K. P. Vollhardt, N.E. Schore :Chimica Organica. third Edition, Zanichelli Editore,
2005. Chapters 19,20,21,24,25,26
P.Y. Bruice Chimica Organica. Edises, 2011. Chapters 13, 14, 17, 21, 22, 23, 27, 28.
J. McMurry :Chimica Organica. 7 Edition. Piccin 2008. Chapters 12, 13, 20, 21, 24, 25, 26, 27, 28.
Lecture notes by the Professor, available at the course web site on Elly platform.
Review articles from the literature.
In depth-study texts:
For the section relative to peptides: Peptidi e Peptidomimetici, V. Santagada, G. Caliendo, Piccin Nuova Libraria, 2003 – S. M: Hecht. Bioorganic Chemistry: Peptides and Proteins. Oxford University Press.
For the section relative to carbohydrates: The Sugar Code. Fundamentals of Glycosciences, Hans-Joachim Gabius Ed., 2009 Wiley -VCH Verlag, Weinheim; Introduction to Glycobiology, M. E. Taylor, K. Drickamer Eds., 2006 Oxford University Press; Carbohydrate Chemistry: State of the Art and Challenges for Drug Development. An Overview on Structure, Biological Roles, Synthetic Methods and Application as Therapeutics, Ed. Laura Cipolla, Imperial College Press, 2015.
For the section relative to nucleic acids: Bioorganic Chemistry - Nucleic Acids, Sidney M. Hecht, Ed., 1996 Oxford University Press; Gli Oligonucleotidi Sintetici - Principi e applicazioni, CNR - Progetto Strategico Nucleotidi Antisenso, UTET Periodici; DNA Interactions with Polymers and Surfactants, R. S. Dias and B. Lindman Eds, Wiley Interscience, 2008; DNA and RNA Binders - From small molecules to drugs, M. Demeunynck, C. Bailly and W. D. Wilson Eds., Wiley-VCH, 2003
Frontal lectures and tutorials.
During the lectures the principles of chemistry, synthesis methods and techniques of purification and characterization of the main class will biological molecules will be presented. In the tutorial part examples of actual cases, also related to literature data, the related problems of understanding the descripton therein, will be discussed in an interactive manner with the students.
Assessment methods and criteria
Written Test followed by oral examination.
The knowledges required to pass the exam are:
Ability to discuss critically the study of the scientific literature also at the research level. Ability to apply knowledge of basic organic chemistry and instrumental techniques to solve problems in subjects of biological interest, and in interdisciplinary contexts related to Molecular Biology.
Ability to integrate knowledge and handle complexity, and formulate judgments about problems in the complex filed of molecular biology.
Ability to communicate clearly and unambiguously the acquired knowledge; evidence of skills enabling to continue to study the molecular aspects of biology also autonomously.

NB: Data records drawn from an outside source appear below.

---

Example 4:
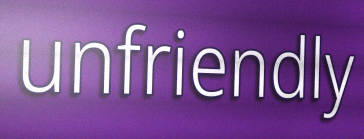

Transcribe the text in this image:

unfriendly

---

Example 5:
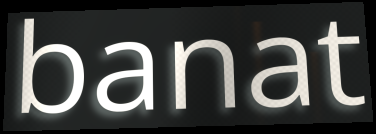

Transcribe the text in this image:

banat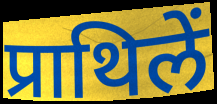
प्राथिलें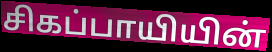
சிகப்பாயியின்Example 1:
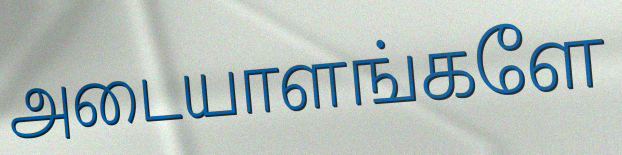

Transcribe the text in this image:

அடையாளங்களே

Detailed knowledge of the properties of the main classes of biomolecules, their chemical behavior, methods of determination of the structure, purification and synthetic methods applied to these. Ability to understand the theoretical principles and experimental details of scientific studies of lipids, carbohydrates, oligo-and polypeptides, nucleic acids and their analogues.

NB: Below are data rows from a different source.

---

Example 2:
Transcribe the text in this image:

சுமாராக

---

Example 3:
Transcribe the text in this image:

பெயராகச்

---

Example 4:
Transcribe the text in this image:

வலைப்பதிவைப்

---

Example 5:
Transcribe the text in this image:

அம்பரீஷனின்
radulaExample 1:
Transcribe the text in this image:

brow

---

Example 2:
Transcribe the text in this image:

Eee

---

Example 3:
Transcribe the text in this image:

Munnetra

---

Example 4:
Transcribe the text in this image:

The written test consists of 10 questions. In order to pass, 6/10 questions have to be correctely answered or, alternatively, if at least 60% of the total content expressed is correct and exhaustive.
The written test may be integrated by an oral examination upon students' request, or in cases when the teacher consider necessary to furhter evaluate the knowledge emerged from the written exam.